> _Problems to work on_:
1) Answer these questions using the passage about Bazoli's talk on globalization:
(a) Who introduced Professor Bazoli at the talk?
(b) To what year does Bazoli trace the roots of globalization?
(c) Which banks does he say were almost immune to the 2008 crisis?
2) Duplicate the part of the passage about Bazoli's talk on globalization between "Because of his" and "University, Stefano Albertini.", inclusive.

> _Selected text_:
•••••

Today Bazoli is the Chairman Emeritus of that bank, President of the Giorgio Cini Foundation, and Professor Emeritus of Law at the Università Cattolica di Milano. More to the point, he is an especially attentive observer of the current economic and political trends of the world in which we live, seen not from the perspective of an economist–he has a degree in Law and was a Professor of Government and Public Administration at the Università Cattolica di Milano–but of a profound expert on the economic, political, and cultural dynamics that have shaped the historical processes that have culminated in the challenges of our time.
Because of his multifaceted expertise, Bazoli was invited by the Italian Academy at Columbia University to give his talk on the topic of “Globalization, a Missed Opportunity.” Professor Bazoli was introduced by Consul General Francesco Genuardi. Also in attendance were the Director of the Italian Institute of Culture, Giorgio Van Straten, and the Director of Casa Italiana Zerilli-Marimò of New York University, Stefano Albertini.
On numerous other occasions Professor Bazoli had urged us to rethink the entire concept of the market economy at “this critical moment for democracy,” and had pointed out that the problem “is not globalization in itself, but the way in which it has been managed—or managed poorly.” Bazoli traces the roots of globalization to 1989, when the West triumphed over Communism, yet at the same time lost the opportunity to inaugurate “a liberal-democratic universal order.” Instead globalization initiated a process of marginalization that today is confirmed by demographic and economic statistics.
This universal liberal-democratic order, according to the former president of Intesa Sanpaolo, would have ensured a sustainable economic growth– thanks to the unrivalled power of the United States—a circumstance that Zbigniew Brzezinski, Security Adviser under Jimmy Carter defined as an “extraordinary degree of worldwide consensus” during his visit to Castelgandolfo in 1989. So, what caused this missed opportunity? Bazoli believes it was the overweening power of economic and financial imperatives over politics.
In his opinion, the decisive factor was when capitalism became hyper-capitalism. Between 1989 and 2008, this process was established and characterized by a radicalization of the capitalist model, a “distorted conception of enterprise,” and an “exaggerated quest for profit.” At this point, the weight of finance on the economy had grown to excess. Bazoli acknowledged that it was then-U.S.-President Clinton’s administration– supported by eminent economists–that definitively promoted a “financial explosion,” that was based on the theory of the so-called “absence of risk.” Mr. Bazoli explained that, in order to pursue a constant growth model that would have been otherwise unachievable, the banks, relying on the financial sector, shifted the high-risk credit onto the market. The 2008 crisis started here—a crisis from which, he underlined, the Italian banks, with few exceptions, were almost immune because they were among the few that did not pursue this particular model.

•••••

> _Provided material_:
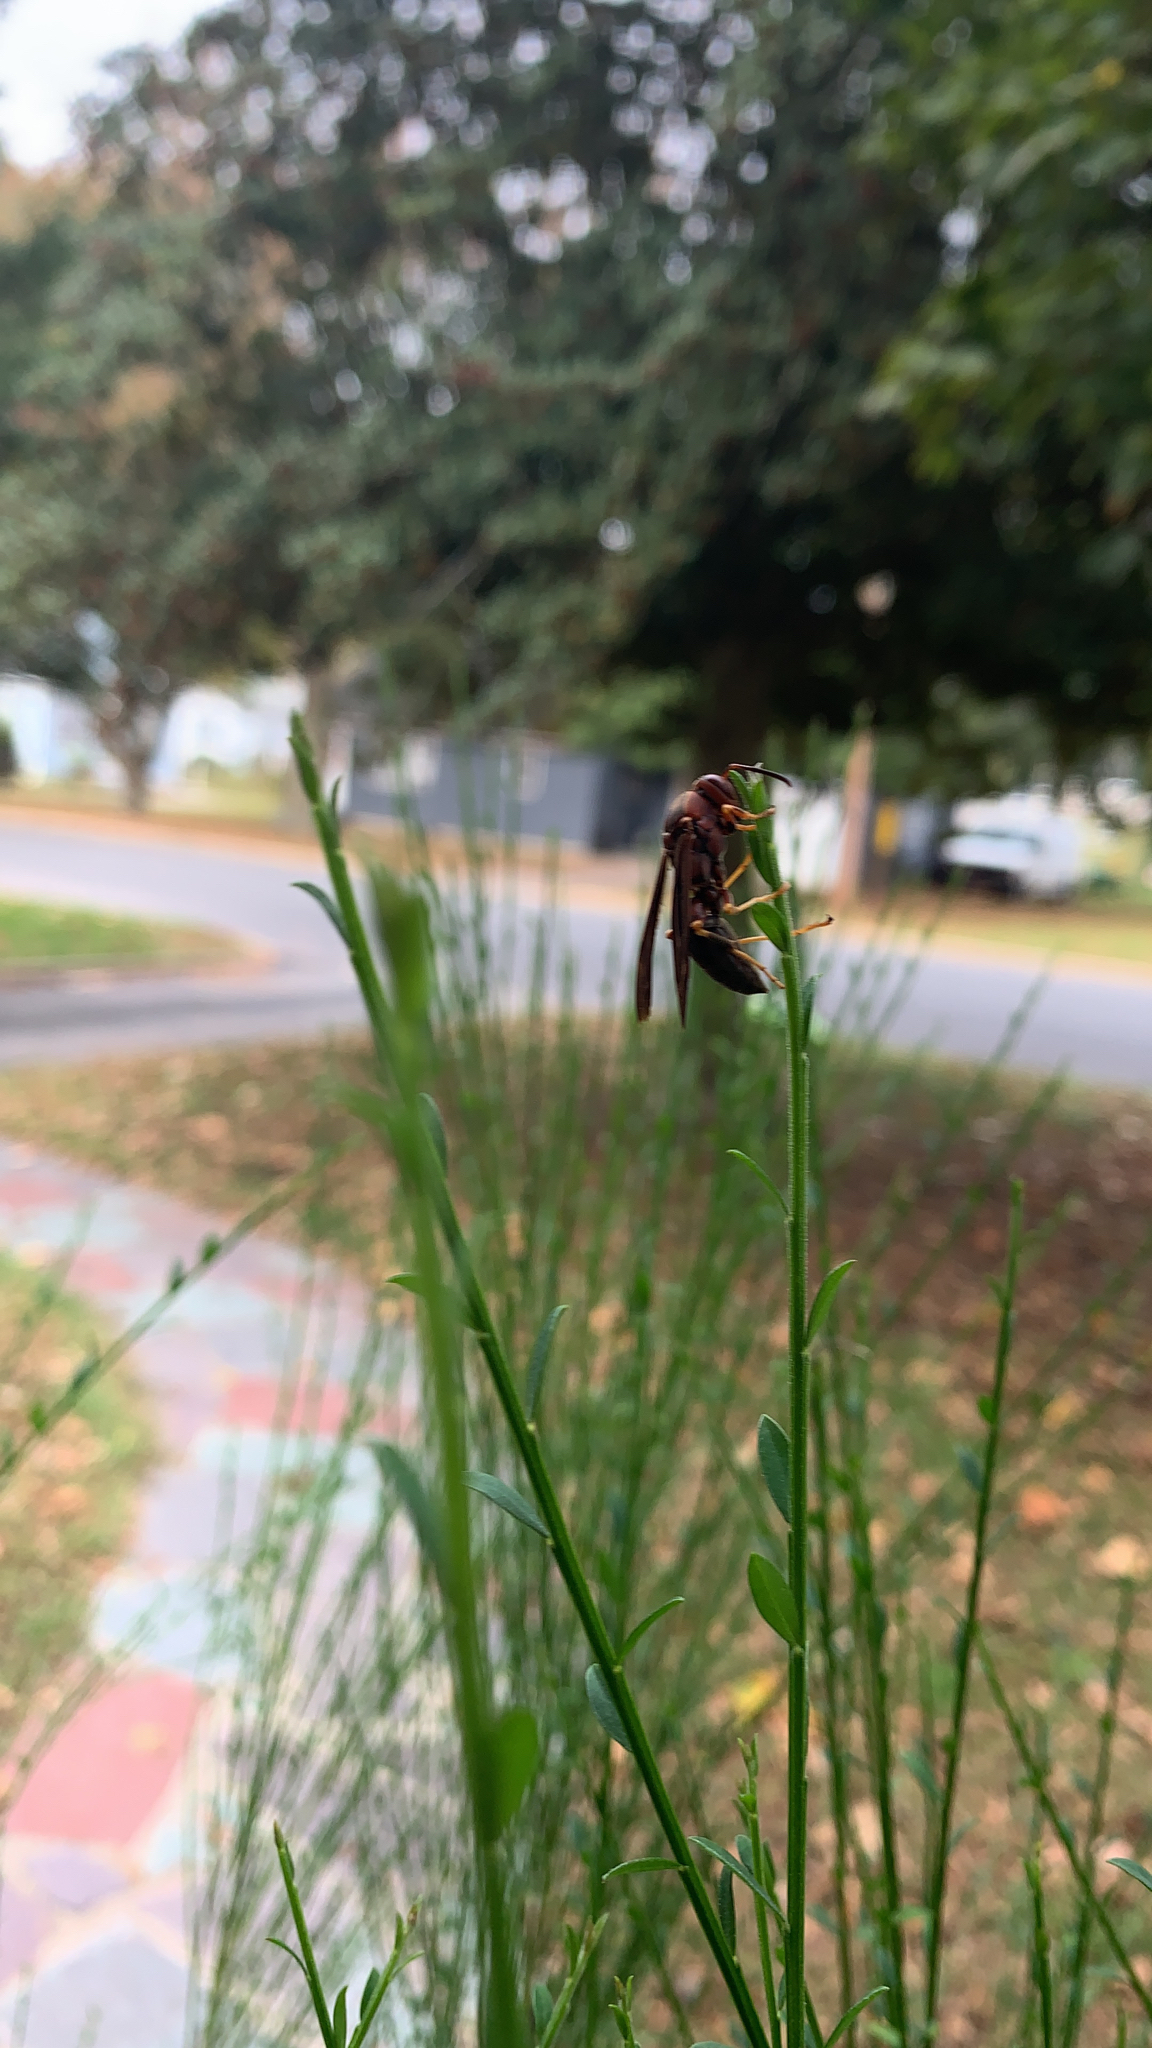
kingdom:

•••••

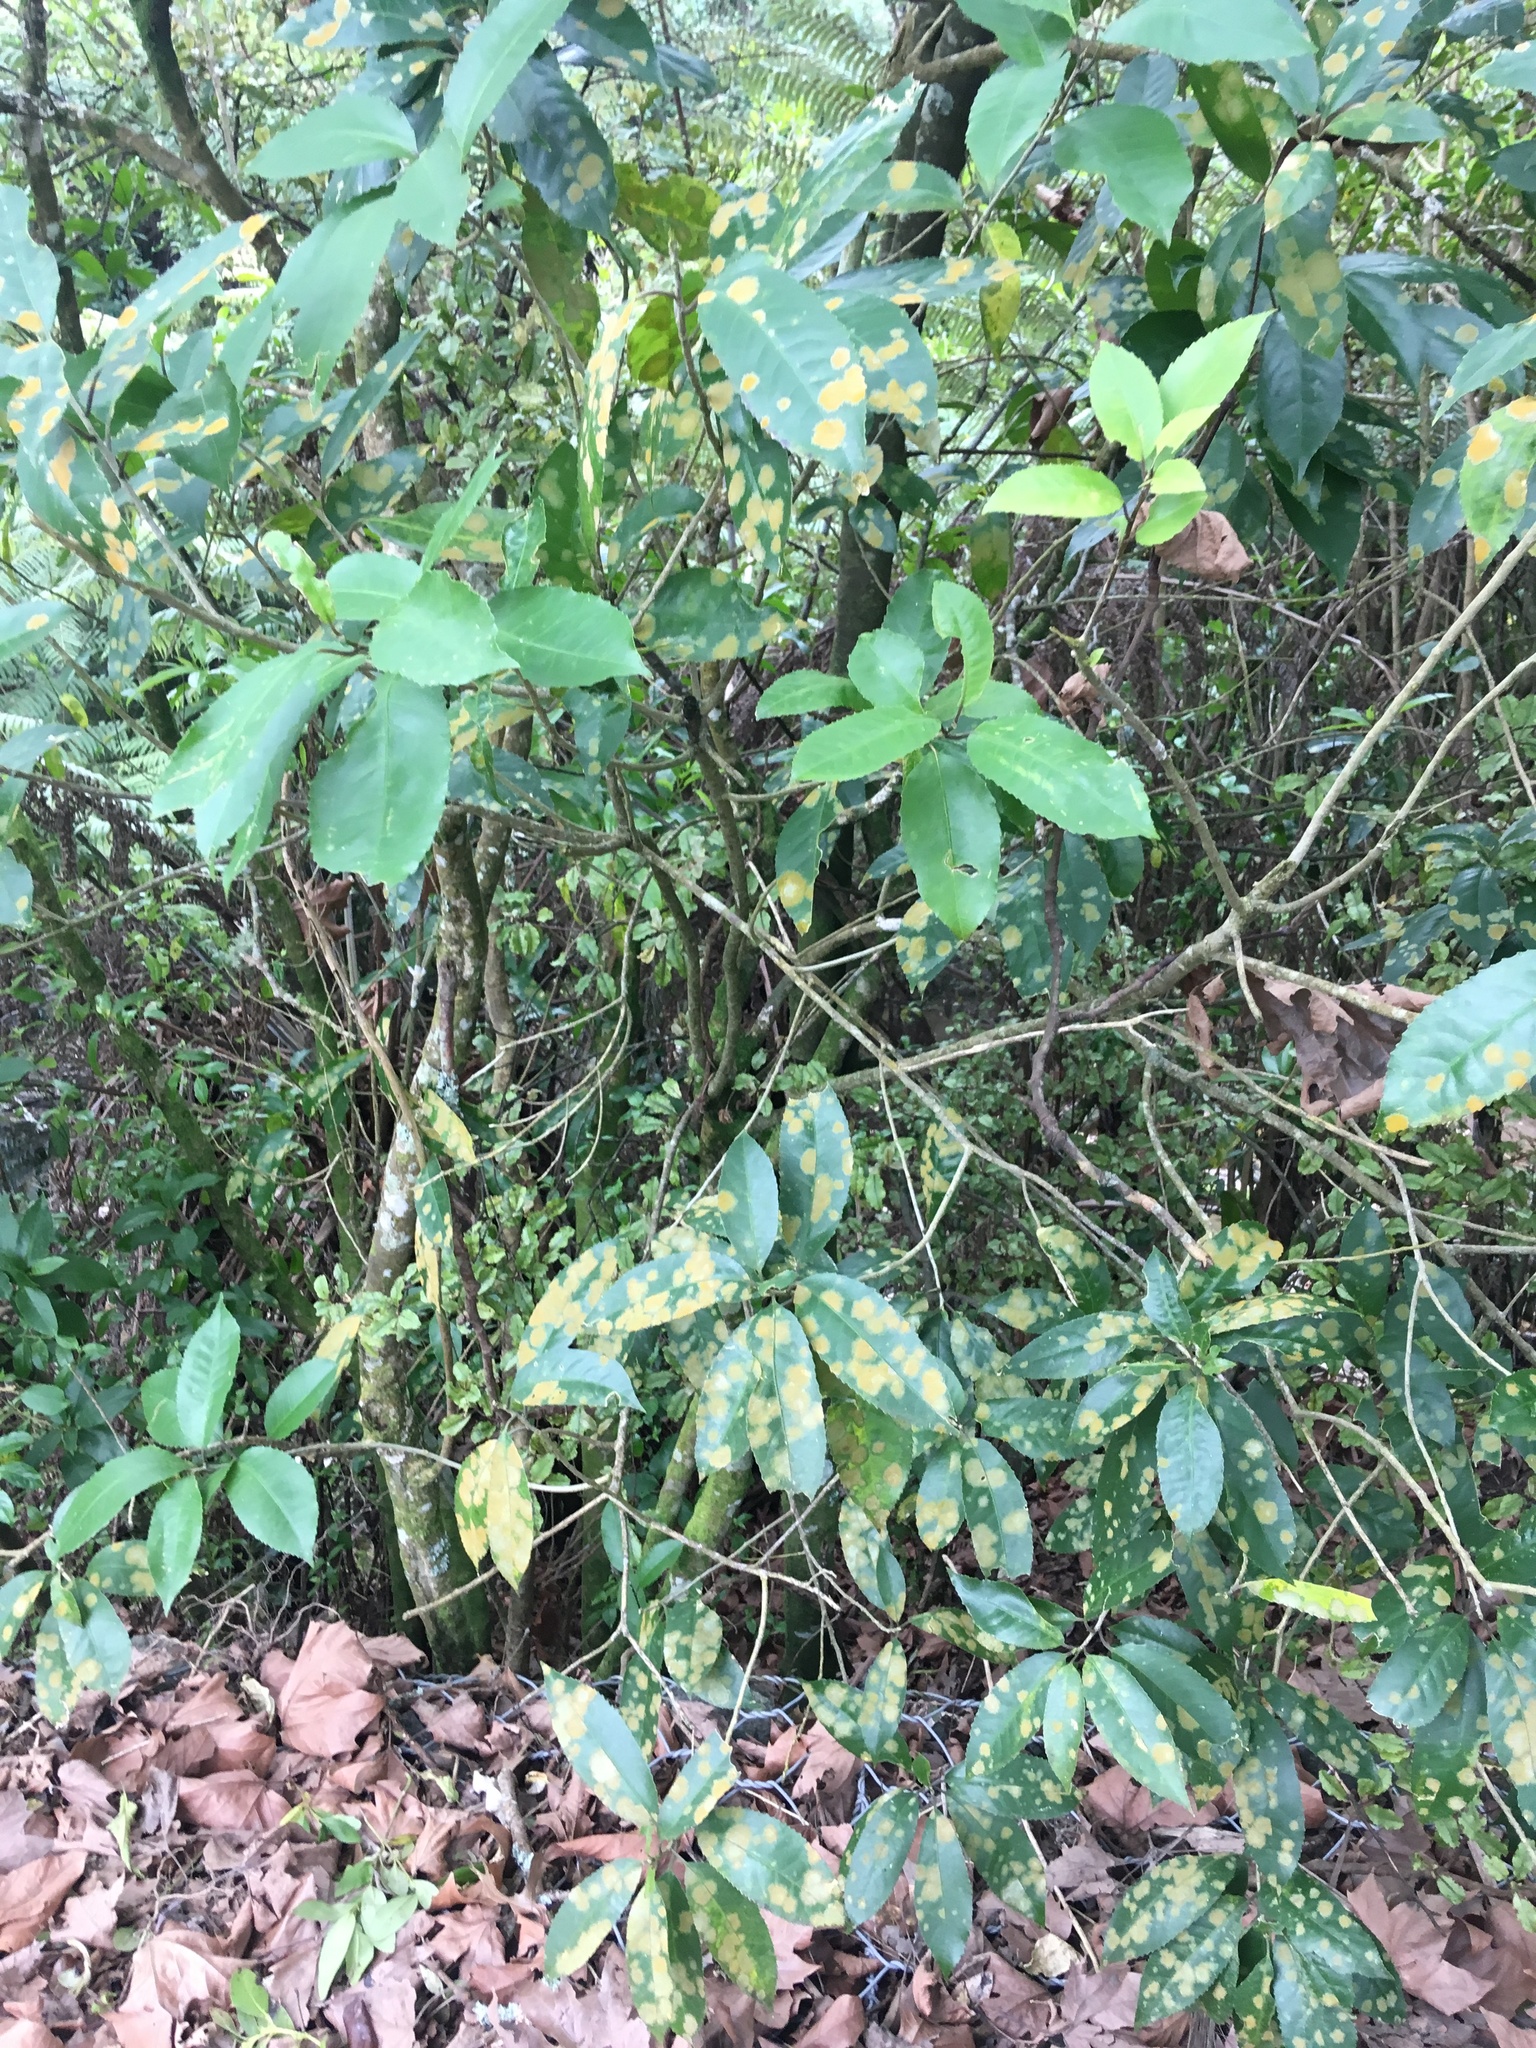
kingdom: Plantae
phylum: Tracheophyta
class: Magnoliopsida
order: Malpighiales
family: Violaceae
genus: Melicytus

•••••

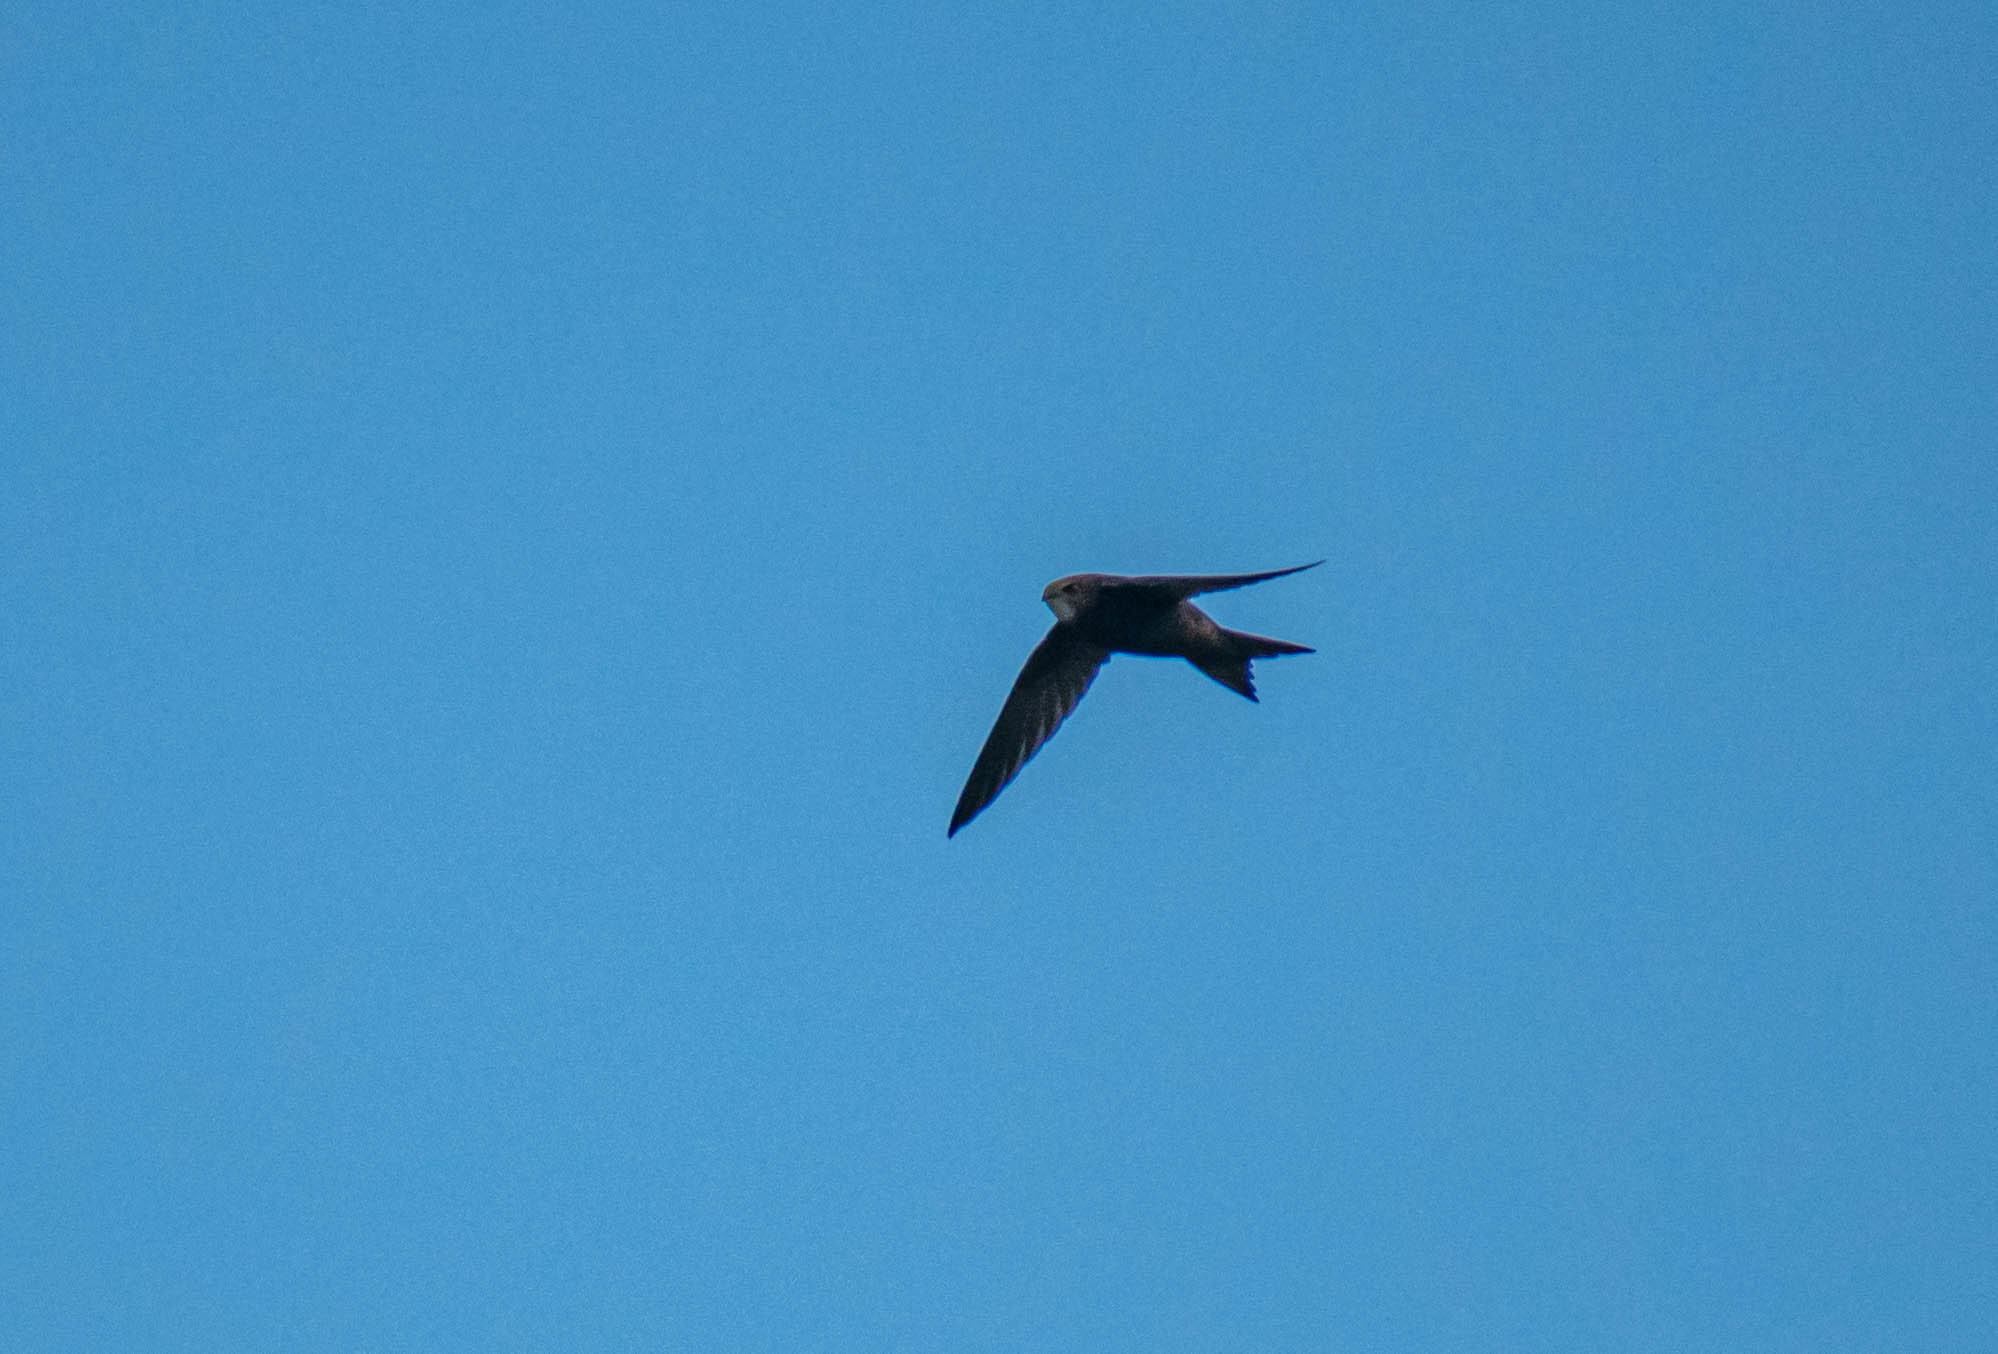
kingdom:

•••••

> _Solutions by task_:
1)
(a) Consul General Francesco Genuardi
(b) 1989
(c) The Italian banks, with few exceptions

2)
Because of his multifaceted expertise, Bazoli was invited by the Italian Academy at Columbia University to give his talk on the topic of “Globalization, a Missed Opportunity.” Professor Bazoli was introduced by Consul General Francesco Genuardi. Also in attendance were the Director of the Italian Institute of Culture, Giorgio Van Straten, and the Director of Casa Italiana Zerilli-Marimò of New York University, Stefano Albertini.